*EXERCISE OBJECTIVE*.
Below is a listing; give only the number of its lines that contain the word "corners".

*SUPPLIED DATA*.

BEGIN

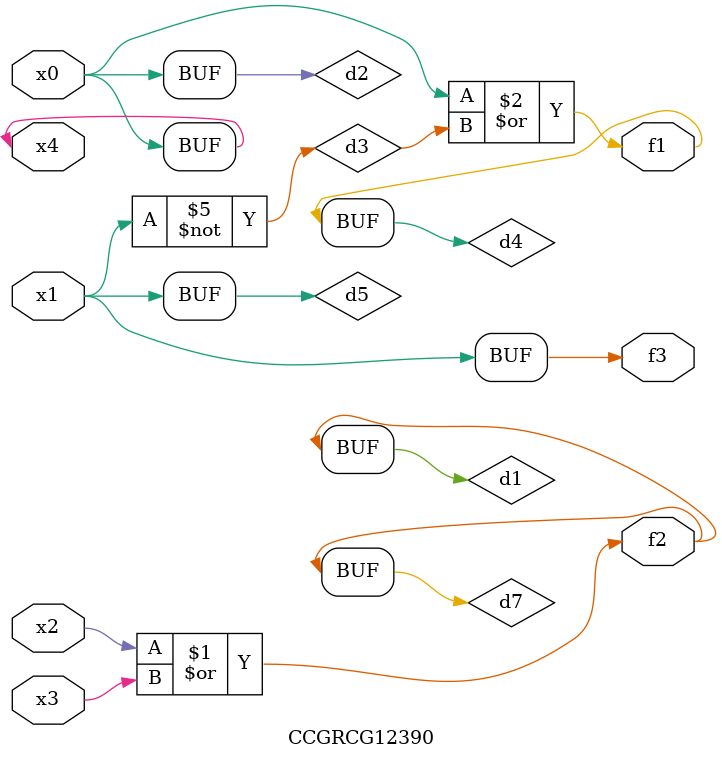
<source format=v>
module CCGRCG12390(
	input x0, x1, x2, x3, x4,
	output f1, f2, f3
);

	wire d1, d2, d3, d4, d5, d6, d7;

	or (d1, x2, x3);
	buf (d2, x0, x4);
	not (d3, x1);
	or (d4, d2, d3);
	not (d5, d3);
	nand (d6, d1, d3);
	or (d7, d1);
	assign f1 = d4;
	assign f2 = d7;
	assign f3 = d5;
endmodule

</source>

END
BEGIN

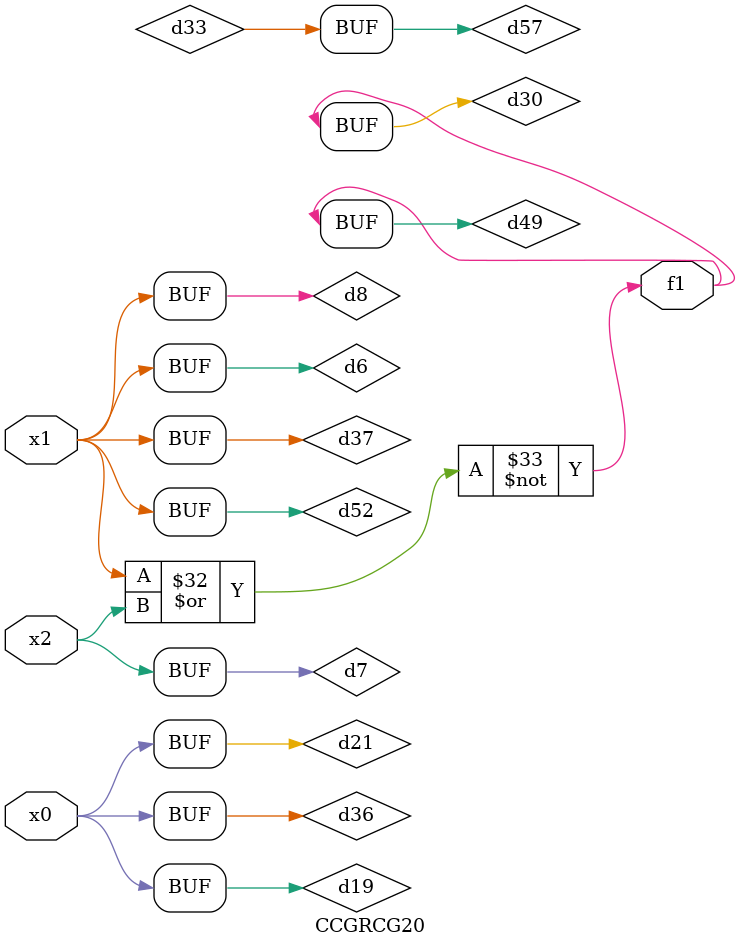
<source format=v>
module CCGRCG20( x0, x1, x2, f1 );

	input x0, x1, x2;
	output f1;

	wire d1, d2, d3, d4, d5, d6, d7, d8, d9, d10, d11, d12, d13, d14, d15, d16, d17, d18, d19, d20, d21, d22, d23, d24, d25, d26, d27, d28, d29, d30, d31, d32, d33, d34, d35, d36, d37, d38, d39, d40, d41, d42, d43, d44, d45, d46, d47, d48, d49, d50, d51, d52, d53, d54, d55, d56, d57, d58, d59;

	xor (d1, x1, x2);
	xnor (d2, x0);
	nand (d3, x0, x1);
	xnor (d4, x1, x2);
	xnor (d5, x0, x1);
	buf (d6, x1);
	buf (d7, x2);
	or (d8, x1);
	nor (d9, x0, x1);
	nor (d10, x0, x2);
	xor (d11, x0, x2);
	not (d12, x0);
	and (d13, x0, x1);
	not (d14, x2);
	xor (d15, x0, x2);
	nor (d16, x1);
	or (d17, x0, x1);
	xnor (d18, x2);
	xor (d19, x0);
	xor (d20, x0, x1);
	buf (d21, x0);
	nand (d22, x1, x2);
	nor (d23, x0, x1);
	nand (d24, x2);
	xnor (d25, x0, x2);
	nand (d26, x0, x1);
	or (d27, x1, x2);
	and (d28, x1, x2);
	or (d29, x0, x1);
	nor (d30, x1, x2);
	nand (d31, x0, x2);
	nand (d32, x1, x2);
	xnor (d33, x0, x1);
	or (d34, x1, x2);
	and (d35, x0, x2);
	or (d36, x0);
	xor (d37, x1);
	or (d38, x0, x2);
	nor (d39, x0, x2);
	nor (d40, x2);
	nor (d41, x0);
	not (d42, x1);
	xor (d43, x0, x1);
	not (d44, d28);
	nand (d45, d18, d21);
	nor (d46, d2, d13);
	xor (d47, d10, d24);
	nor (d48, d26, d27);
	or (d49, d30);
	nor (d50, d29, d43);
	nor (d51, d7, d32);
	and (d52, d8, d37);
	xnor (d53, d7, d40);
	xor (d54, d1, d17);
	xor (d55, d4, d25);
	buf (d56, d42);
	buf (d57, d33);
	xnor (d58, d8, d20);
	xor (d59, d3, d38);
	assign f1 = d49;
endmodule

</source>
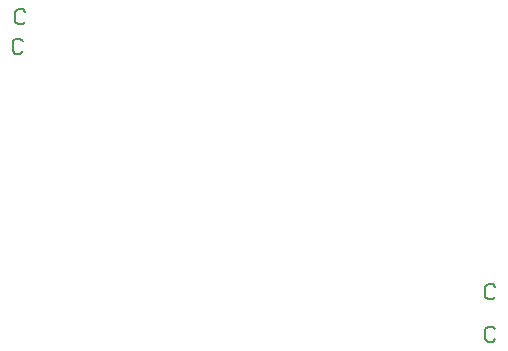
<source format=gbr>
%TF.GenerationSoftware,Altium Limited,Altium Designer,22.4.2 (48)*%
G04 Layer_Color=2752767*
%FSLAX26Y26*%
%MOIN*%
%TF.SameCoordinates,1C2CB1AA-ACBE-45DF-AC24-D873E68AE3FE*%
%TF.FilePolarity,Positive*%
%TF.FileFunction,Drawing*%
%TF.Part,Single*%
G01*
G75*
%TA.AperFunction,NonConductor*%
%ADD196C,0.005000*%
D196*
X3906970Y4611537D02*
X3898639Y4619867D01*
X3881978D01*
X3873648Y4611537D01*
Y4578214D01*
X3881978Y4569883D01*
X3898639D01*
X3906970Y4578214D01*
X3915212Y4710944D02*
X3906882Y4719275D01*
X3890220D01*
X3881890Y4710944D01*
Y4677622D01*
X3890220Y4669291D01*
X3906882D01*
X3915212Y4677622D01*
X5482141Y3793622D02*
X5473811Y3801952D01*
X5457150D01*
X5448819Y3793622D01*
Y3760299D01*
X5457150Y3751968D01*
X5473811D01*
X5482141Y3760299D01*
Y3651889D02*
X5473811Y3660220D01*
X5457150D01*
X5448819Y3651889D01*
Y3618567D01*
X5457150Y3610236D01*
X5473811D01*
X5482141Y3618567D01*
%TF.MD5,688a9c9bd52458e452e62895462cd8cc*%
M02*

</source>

END
BEGIN

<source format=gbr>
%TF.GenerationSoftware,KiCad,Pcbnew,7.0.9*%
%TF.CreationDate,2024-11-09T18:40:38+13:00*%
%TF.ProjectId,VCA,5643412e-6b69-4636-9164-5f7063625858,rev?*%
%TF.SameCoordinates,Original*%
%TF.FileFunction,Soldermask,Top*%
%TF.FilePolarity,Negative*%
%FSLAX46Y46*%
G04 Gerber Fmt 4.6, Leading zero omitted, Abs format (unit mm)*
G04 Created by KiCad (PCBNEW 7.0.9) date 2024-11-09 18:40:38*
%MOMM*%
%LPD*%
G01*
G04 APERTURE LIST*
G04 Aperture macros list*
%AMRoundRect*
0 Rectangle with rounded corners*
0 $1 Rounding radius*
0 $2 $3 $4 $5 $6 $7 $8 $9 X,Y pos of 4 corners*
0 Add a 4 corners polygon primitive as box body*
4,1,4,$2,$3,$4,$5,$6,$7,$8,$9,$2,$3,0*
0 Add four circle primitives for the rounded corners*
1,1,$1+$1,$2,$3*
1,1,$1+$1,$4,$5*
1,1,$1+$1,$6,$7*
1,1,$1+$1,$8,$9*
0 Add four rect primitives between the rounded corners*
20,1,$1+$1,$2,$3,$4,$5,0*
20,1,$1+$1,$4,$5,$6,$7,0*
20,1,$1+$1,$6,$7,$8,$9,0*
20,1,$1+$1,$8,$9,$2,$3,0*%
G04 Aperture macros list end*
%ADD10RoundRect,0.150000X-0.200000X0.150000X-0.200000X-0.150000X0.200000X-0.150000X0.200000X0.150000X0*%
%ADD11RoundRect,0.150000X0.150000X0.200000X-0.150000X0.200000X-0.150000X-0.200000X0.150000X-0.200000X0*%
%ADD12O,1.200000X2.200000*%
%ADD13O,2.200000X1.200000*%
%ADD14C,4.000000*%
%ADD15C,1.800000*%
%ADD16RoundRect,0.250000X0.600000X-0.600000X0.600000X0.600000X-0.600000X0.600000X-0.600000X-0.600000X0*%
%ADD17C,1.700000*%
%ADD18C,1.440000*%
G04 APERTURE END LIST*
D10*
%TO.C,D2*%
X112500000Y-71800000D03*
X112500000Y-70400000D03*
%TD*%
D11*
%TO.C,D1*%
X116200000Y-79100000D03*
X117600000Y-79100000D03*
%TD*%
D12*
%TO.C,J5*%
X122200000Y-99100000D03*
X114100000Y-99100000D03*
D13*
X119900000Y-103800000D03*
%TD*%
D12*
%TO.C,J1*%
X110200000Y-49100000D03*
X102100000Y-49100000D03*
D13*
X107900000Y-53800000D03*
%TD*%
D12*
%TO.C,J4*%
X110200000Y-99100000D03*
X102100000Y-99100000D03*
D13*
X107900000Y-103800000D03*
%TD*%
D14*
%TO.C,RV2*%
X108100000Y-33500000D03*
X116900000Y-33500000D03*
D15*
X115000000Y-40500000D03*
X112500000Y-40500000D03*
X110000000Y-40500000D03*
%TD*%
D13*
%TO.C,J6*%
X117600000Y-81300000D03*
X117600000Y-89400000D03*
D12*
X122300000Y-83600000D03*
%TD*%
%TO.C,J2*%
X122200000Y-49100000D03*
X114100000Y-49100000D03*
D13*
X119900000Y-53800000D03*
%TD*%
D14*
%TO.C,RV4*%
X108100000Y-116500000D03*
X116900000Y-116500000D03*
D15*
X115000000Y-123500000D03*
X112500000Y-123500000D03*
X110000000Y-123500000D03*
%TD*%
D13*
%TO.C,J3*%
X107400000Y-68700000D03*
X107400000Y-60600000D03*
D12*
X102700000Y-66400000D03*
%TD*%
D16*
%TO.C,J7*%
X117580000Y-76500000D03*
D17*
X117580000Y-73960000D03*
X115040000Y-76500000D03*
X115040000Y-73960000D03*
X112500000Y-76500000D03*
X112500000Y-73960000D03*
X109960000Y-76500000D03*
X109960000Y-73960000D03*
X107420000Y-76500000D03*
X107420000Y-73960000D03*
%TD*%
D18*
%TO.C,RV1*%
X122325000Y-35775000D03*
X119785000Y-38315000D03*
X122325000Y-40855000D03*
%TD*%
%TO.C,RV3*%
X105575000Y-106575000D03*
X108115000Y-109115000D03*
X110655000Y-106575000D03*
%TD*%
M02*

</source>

END

*EXPECTED ANSWER*.
5